• [What you are asked to do]
Reproduce the items from the start through the line containing "Reply on Twitter 1940503428738027577", substituting "ozone shield" for every occurrence of "ozone layer" and leaving everything else unchanged.
· · ·
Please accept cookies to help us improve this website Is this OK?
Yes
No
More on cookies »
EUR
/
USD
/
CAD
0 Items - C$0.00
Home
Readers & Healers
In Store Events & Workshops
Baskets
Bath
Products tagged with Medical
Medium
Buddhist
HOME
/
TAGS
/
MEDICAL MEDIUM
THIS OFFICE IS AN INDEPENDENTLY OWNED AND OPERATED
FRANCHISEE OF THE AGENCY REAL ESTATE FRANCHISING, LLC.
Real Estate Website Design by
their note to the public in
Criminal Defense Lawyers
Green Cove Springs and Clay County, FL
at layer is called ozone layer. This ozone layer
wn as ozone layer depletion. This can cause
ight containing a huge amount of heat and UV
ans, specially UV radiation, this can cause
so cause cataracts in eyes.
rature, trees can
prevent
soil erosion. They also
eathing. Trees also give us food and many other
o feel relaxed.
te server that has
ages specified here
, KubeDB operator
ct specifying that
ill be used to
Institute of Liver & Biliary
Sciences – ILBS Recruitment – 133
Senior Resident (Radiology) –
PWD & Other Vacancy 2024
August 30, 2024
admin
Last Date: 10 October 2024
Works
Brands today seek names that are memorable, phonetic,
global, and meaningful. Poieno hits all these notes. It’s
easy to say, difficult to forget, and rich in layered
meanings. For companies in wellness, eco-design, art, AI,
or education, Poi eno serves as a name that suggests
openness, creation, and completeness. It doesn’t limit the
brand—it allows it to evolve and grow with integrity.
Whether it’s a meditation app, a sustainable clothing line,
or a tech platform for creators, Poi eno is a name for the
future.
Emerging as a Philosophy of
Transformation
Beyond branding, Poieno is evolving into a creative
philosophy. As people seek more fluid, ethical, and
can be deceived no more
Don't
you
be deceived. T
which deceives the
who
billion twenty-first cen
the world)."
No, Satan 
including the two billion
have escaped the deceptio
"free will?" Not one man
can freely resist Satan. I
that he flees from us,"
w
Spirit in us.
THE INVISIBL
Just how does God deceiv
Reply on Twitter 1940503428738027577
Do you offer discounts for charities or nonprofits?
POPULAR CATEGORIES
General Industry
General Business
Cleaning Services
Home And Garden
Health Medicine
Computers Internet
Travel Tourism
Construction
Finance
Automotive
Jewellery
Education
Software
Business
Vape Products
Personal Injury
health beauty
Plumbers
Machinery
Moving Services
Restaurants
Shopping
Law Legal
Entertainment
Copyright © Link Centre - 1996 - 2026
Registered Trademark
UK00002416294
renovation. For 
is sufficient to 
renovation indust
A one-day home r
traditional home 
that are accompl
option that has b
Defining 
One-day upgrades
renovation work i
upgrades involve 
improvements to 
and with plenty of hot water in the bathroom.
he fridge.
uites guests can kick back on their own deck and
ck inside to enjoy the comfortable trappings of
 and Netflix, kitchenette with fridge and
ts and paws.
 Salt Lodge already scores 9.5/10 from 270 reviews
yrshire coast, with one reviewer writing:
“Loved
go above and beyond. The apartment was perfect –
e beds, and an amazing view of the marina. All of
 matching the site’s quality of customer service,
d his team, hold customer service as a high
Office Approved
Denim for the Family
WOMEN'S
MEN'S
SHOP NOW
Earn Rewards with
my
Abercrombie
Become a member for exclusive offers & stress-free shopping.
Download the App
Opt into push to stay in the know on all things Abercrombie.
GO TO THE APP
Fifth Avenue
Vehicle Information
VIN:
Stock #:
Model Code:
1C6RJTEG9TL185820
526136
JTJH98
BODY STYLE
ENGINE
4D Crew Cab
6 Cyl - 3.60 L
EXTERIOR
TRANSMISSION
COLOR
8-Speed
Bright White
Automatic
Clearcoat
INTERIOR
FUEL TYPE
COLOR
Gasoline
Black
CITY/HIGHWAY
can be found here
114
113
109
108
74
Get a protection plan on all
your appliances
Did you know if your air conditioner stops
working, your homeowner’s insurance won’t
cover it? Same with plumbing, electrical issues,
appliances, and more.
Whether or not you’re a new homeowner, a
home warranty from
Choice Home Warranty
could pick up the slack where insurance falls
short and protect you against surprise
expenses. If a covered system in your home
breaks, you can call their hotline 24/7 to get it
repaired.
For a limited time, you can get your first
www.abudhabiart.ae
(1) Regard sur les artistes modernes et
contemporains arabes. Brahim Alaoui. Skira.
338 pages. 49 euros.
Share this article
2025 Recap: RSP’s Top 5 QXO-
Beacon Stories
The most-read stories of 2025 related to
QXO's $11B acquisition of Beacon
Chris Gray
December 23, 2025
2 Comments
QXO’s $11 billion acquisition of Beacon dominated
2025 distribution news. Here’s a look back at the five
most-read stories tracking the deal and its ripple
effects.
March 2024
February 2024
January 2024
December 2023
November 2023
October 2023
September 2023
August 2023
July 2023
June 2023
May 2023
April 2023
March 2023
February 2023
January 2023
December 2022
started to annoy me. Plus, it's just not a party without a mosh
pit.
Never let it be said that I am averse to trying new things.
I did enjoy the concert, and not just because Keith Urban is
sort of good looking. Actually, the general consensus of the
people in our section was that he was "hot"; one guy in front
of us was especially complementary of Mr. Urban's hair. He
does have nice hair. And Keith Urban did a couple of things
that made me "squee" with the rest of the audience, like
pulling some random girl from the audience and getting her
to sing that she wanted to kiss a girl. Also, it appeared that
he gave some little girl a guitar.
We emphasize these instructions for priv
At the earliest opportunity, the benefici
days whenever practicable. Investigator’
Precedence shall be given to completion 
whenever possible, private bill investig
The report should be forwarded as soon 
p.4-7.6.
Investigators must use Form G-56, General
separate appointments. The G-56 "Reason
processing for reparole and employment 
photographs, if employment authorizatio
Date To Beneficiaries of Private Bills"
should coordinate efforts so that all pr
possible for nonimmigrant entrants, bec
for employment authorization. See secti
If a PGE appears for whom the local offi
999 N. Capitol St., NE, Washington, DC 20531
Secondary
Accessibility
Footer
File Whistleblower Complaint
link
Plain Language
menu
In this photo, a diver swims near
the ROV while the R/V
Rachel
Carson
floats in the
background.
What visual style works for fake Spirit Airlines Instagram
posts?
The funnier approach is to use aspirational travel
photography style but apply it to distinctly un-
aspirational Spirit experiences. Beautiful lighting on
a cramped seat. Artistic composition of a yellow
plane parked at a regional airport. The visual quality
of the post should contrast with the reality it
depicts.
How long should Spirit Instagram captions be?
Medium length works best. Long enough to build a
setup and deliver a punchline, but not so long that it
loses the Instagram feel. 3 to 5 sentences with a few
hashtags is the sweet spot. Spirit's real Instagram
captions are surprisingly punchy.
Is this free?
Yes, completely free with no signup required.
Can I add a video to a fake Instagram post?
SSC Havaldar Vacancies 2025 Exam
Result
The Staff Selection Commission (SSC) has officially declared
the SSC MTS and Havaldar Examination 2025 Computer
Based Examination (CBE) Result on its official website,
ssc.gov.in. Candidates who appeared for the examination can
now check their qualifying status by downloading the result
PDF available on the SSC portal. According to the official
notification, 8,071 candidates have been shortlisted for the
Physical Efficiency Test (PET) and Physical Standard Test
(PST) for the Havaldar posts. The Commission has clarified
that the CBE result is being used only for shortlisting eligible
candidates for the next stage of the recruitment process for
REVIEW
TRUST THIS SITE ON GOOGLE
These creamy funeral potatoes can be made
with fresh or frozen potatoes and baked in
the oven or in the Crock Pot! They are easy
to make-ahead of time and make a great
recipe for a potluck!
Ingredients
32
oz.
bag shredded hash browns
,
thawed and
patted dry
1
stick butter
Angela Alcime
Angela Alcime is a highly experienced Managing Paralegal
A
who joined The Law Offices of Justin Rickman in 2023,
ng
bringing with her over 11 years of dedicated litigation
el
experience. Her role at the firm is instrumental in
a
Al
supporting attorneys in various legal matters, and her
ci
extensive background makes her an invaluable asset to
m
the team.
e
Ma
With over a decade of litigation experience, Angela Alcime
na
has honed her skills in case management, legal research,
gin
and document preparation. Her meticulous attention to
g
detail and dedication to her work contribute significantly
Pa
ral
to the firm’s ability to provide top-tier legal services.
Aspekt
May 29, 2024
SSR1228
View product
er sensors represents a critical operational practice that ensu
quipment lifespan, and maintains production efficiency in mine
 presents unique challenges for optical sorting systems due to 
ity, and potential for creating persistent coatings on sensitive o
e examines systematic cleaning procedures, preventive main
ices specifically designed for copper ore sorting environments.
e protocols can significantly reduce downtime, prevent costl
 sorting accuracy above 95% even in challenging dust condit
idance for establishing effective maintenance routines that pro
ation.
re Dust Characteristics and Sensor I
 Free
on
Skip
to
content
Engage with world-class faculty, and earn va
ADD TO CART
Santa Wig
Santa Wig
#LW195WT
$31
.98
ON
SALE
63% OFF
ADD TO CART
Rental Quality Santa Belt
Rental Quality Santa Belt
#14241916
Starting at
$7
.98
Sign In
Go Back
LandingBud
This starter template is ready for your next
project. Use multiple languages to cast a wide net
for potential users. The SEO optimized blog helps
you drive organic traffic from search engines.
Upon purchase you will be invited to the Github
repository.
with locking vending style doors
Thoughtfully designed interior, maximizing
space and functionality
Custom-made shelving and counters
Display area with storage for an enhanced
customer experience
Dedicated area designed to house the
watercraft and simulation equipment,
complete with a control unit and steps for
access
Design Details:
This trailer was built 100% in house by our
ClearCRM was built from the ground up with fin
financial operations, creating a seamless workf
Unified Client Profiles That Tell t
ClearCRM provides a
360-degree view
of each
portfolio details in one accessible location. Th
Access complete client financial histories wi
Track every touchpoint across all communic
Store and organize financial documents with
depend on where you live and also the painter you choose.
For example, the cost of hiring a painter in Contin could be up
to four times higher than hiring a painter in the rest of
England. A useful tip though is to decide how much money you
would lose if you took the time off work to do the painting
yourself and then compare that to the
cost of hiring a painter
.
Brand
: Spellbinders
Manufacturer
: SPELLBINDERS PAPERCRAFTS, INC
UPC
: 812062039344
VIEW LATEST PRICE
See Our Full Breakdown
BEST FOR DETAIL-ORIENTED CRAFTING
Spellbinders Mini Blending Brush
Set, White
· · ·
• [Exercise answer]
Please accept cookies to help us improve this website Is this OK?
Yes
No
More on cookies »
EUR
/
USD
/
CAD
0 Items - C$0.00
Home
Readers & Healers
In Store Events & Workshops
Baskets
Bath
Products tagged with Medical
Medium
Buddhist
HOME
/
TAGS
/
MEDICAL MEDIUM
THIS OFFICE IS AN INDEPENDENTLY OWNED AND OPERATED
FRANCHISEE OF THE AGENCY REAL ESTATE FRANCHISING, LLC.
Real Estate Website Design by
their note to the public in
Criminal Defense Lawyers
Green Cove Springs and Clay County, FL
at layer is called ozone shield. This ozone shield
wn as ozone shield depletion. This can cause
ight containing a huge amount of heat and UV
ans, specially UV radiation, this can cause
so cause cataracts in eyes.
rature, trees can
prevent
soil erosion. They also
eathing. Trees also give us food and many other
o feel relaxed.
te server that has
ages specified here
, KubeDB operator
ct specifying that
ill be used to
Institute of Liver & Biliary
Sciences – ILBS Recruitment – 133
Senior Resident (Radiology) –
PWD & Other Vacancy 2024
August 30, 2024
admin
Last Date: 10 October 2024
Works
Brands today seek names that are memorable, phonetic,
global, and meaningful. Poieno hits all these notes. It’s
easy to say, difficult to forget, and rich in layered
meanings. For companies in wellness, eco-design, art, AI,
or education, Poi eno serves as a name that suggests
openness, creation, and completeness. It doesn’t limit the
brand—it allows it to evolve and grow with integrity.
Whether it’s a meditation app, a sustainable clothing line,
or a tech platform for creators, Poi eno is a name for the
future.
Emerging as a Philosophy of
Transformation
Beyond branding, Poieno is evolving into a creative
philosophy. As people seek more fluid, ethical, and
can be deceived no more
Don't
you
be deceived. T
which deceives the
who
billion twenty-first cen
the world)."
No, Satan 
including the two billion
have escaped the deceptio
"free will?" Not one man
can freely resist Satan. I
that he flees from us,"
w
Spirit in us.
THE INVISIBL
Just how does God deceiv
Reply on Twitter 1940503428738027577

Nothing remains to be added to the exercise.